Ekonomik gelişme ekonomik kalkınmayla ilgili bir sıkıntı. Türkiye pandemiden sonra dünyada en süratli büyüyen iki ülkeden birisi oldu. Büyüme topluma yansımıyor diyenler var. Bu cehaletle ilgili tarafı. Büyüme bir evvelki yıla nazaran toplam mal ve hizmetteki artışı gösterir. Bu süreklilik gösterirse refah artıyor. Ekonomik kalkınma büyüme tek başına kâfi olan şeyler değildir. Toplumsal siyasetlerle zenginleştirmeliyiz. Sendikal gayret demokratikleşme ve toplumsal dengelerin inşa edilmesine katkı yapan kurumlardır. Sendikal hayatın güçlenmesine her şeyden evvel biz siyasetçilerin, aydınların, akademisyenlerin, bütün bölümlerin muhtaçlığı vardır.

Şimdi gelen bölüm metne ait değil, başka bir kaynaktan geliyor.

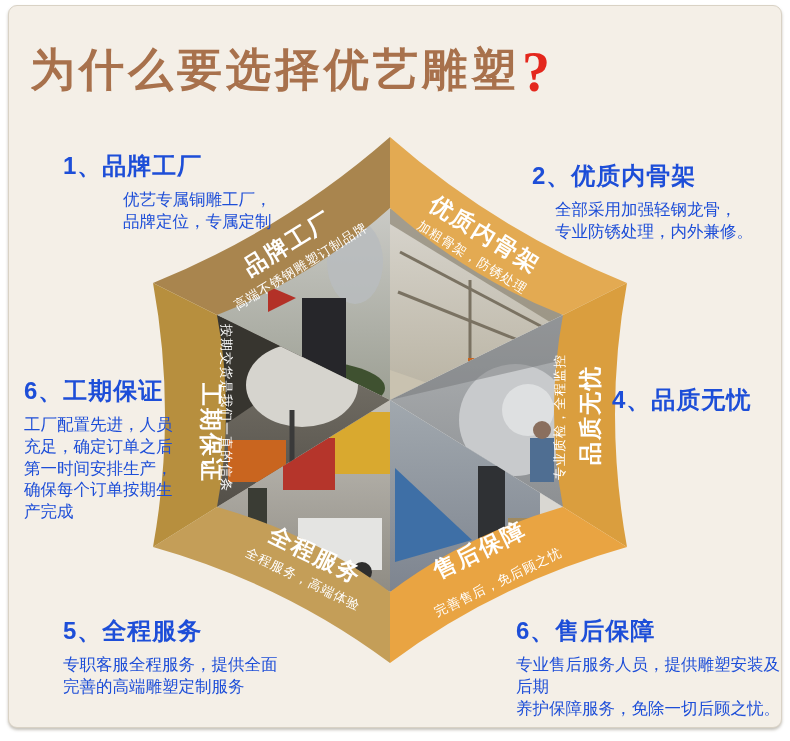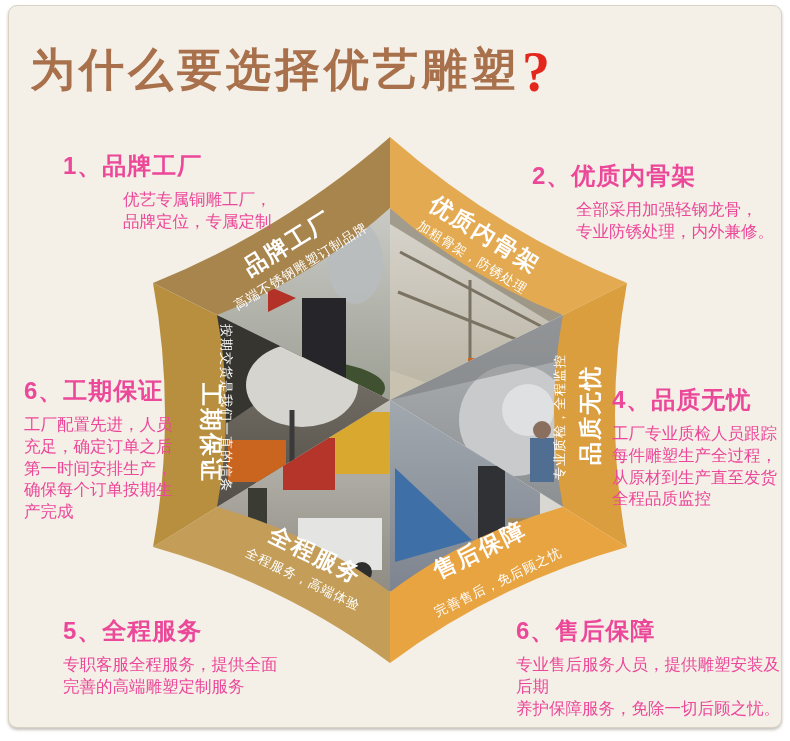--- a/index.html
+++ b/index.html
@@ -23,7 +23,7 @@
     vertical-align:-6px;margin-left:2px;letter-spacing:0;
   }
   .diagram{position:absolute;left:0;top:0;width:790px;height:741px;}
-  .block{position:absolute;color:#ec4899;}
+  .block{position:absolute;color:#1d4ed8;}
   .block h3{margin:0;font-size:24px;font-weight:bold;letter-spacing:1px;white-space:nowrap;}
   .block p{margin:7px 0 0 0;font-size:16.5px;line-height:1.32;white-space:pre-line;}
   .b1{left:63px;top:150px;}  .b1 p{margin-left:60px;}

“ENFLASYONA KARŞI EMEKÇİ VE İŞÇİLERİ KORUMAK BİZİM GÖREVİMİZ”
Türkiye’nin bütün zorluklarına karşın değerli adımlar attık. Enflasyona karşı personel ve işçileri korumak bizim misyonumuzdur. Kısa müddette tarihi adımlar atıldı. Türkiye’de taban fiyatta yapılan düzenleme. Enflasyon yüzde 36’yken yüzde 50’lik müspet bir gerçek fiyat artışı gerçekleştirdik. Bugünkü enflasyonist ortam dikkate alındığı vakit bunu çeşitli biçimlerde yorumlamak mümkündür fakat inkar edilemez. Bizim bu müddet içerisinde yaptığımız şey Taban Fiyat vergi dışı bırakılsın. Türkiye’nin tarihinde bir birinci gerçekleşti ve bu gerçekleşti.
“3600 EK GÖSTERGEDE ÇALIŞMALAR SON KADEMEYE GELDİ”
Toplu mukavele düzeneklerimiz devam ediyor. Orada bizi koruyan, çalışanları koruyan aktüel gelişmeler karşısında direnç gösteren husus var. Enflasyon farkının verilmesi. Ocak ayının başında yalnızca enflasyon farkı vermedik, ona bir de yüzde 3 civarında toplumsal istikrar farkı verdik. Temmuz enflasyonunda da çalışanlarımıza yapılan yeni düzenleme ile tekrar ele alacağız. 3600 ek gösterge probleminde çalışmamız son etabına geldi. Ümidimiz mayıs ayında çalışmayı tamamlamak ve Meclis’e intikal ettirmek. Türkiye Cumhuriyeti toplumsal devlettir. Kontratlı işçi statüsü var. Bir formda isteğe bağlı olarak düzenlemek istiyoruz. Türkiye çağdaşlaşmasını öbür bir manada gerçekleştirmek üzeredir. Başkanlık sistemi çok kıymetli bir siyasal projedir. Bunun gerçekleşmesi çok değerlidir. Anayasa’nın değişmesi gerekmektedir. Çalışanların hukukunu daha yeterli koruyan kapsamlı bir değişime muhtaçlık var.”